Acto contínuo, a editora Loma Vista, pela qual editou os mais recentes dois álbuns, dispensou-o de imediato. A agência CAA, representante de Cristiano Ronaldo e Beyoncé, entre outros vultos, também. A série American Gods, na qual vestiu a pele de vocalista de banda death metal num episódio, apagou-o. E o episódio gravado para uma outra série, Creepshow, já não será exibido. A carreira de Marilyn Manson poderá continuar nos tribunais ou na imprensa, mas como músico, a performance terminou. Os actos relatados são condenáveis e têm de ser julgados mas deve a obra ser julgada em função de comportamentos tidos na esfera privada? Haverá uma fronteira entre o artista Marilyn Manson e o cidadão Brian Warner? Pode a história ser reescrita como no caso do episódio já transmitido da série American Gods?

Em dezembro do ano passado, Ryan Adams editou Wednesdays, o primeiro álbum pós-acusações de abusos sexuais por sete mulheres, entre as quais a ex-mulher Mandy Moore e Phoebe Bridgers, figura emergente do indie americano. Adams negou tudo mas, alguns meses depois, acabou por pedir desculpa pelo comportamento predatório em longa carta aberta. Já este ano, o FBI ilibou-o das acusações de conduta sexual abusiva. E a carreira, como a conhecíamos, terminou aí. Um álbum novo de Ryan Adams daria capas, entrevistas ou críticas na Rolling Stone, na Billboard, na Pitchfork ou, em Portugal, na Blitz. Uma rápida pesquisa revela que apenas o NME noticiou a sua existência. Mais uma vez, é necessário fazer a pergunta. É justo cancelar o escritor de canções Ryan Adams por actos reprováveis cometidos, já reconhecidos pelo próprio, ou Ryan Adams tem, como qualquer outro cidadão, o direito à remissão? Quais são as linhas vermelhas entre um e outro? E a questão podia estender-se a Michael Jackson, Woody Allen, ou a todos os filmes produzidos por Harvey Weinstein…

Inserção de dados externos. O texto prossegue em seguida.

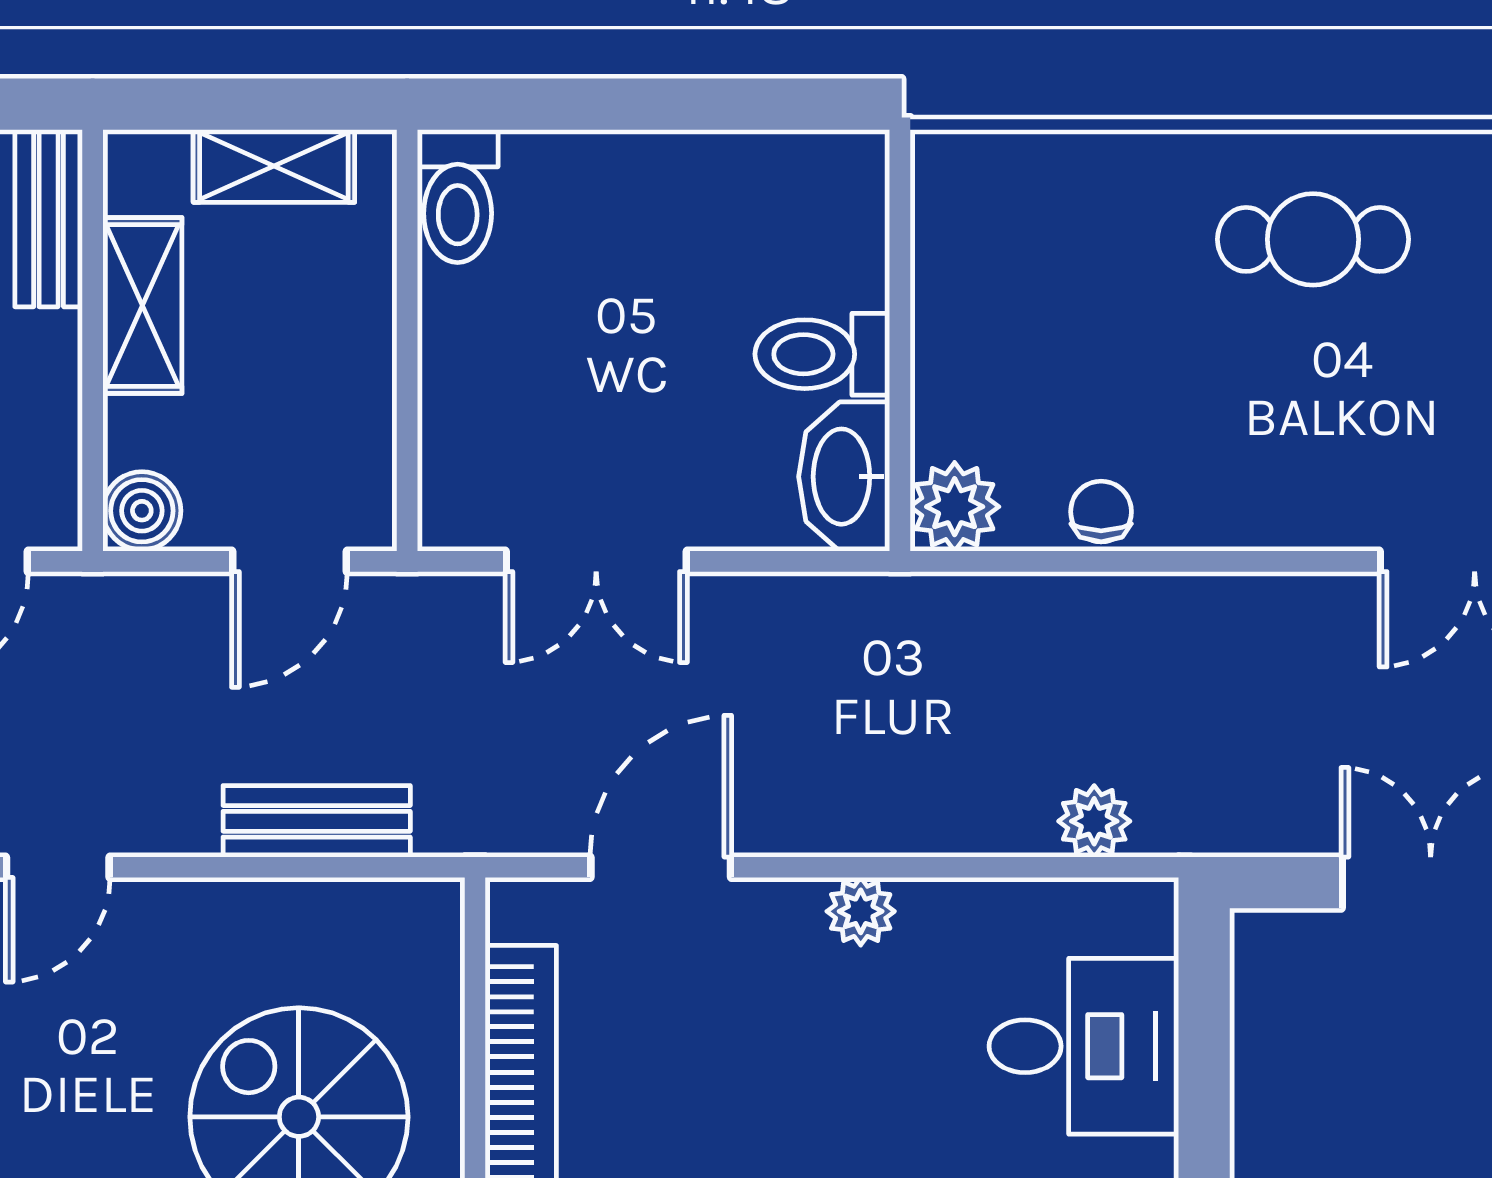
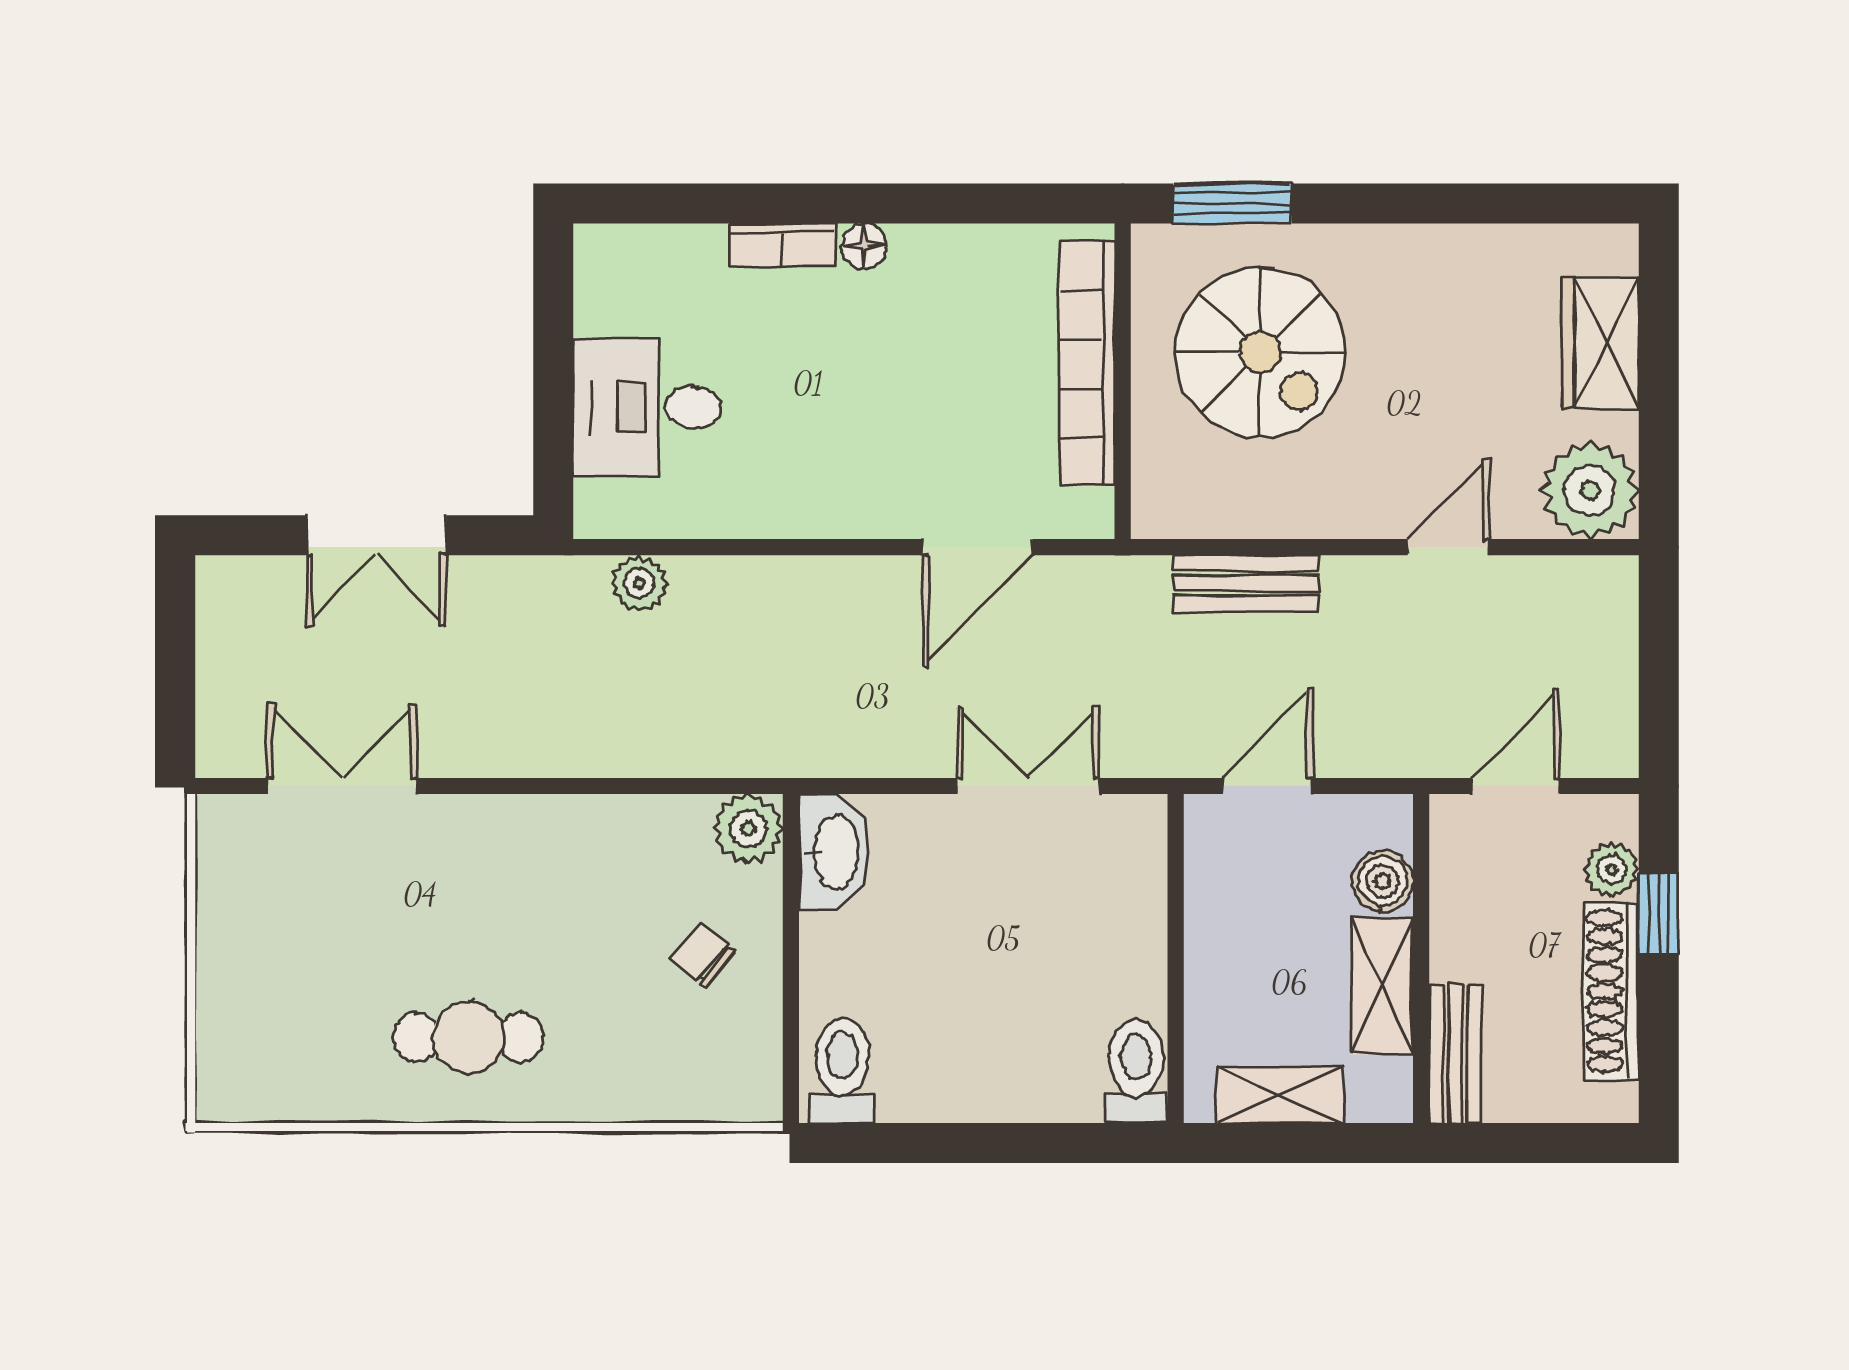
toilet: (822, 354) -> (843, 1070), moved, turned -90
boiler: (142, 511) -> (1383, 881), moved
chair: (1101, 512) -> (703, 955), moved, turned 130
plant: (861, 911) -> (822, 513), removed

As regras do jogo mudaram. As virtudes públicas que alimentaram os vícios privados do Marilyn Manson incendiário, são agora os vícios públicos que reprovam as virtudes passadas do mesmo Marilyn Manson queimado na fogueira. O culto da personalidade que fez do Anti-Cristo o desejado foi morto pelo culto do anti-corpo. Tudo indicia que as acusações são verdadeiras e agressões verbais como “fantasio todos os dias sobre esmagar o crânio dela com uma marreta”, ditas durante um breve período de separação de Evan Rachel Wood, só atiçam o julgamento mediático, mas deve também a música ser condenada, através do silêncio?

Na esfera mediática, como em tantas outras da sociedade, há um quadro irreversível de mudança. Por isso, estamos todos a aprender a lidar com novas questões, colocadas por revisões de valores morais, culturais, sexuais, raciais e ambientais. Ainda não temos todas as respostas necessárias, mas precisamos deste debate para as achar.

O “cancelamento” de Marilyn Manson surge na mesma semana em que Morgan Wallen, recém-líder da tabela americana de vendas e voz em grande ascenção na conservadora mas poderosa província do country, foi dispensado pela editora e silenciado pelas rádios devido a um comentário racista. E no entanto, ela move-se.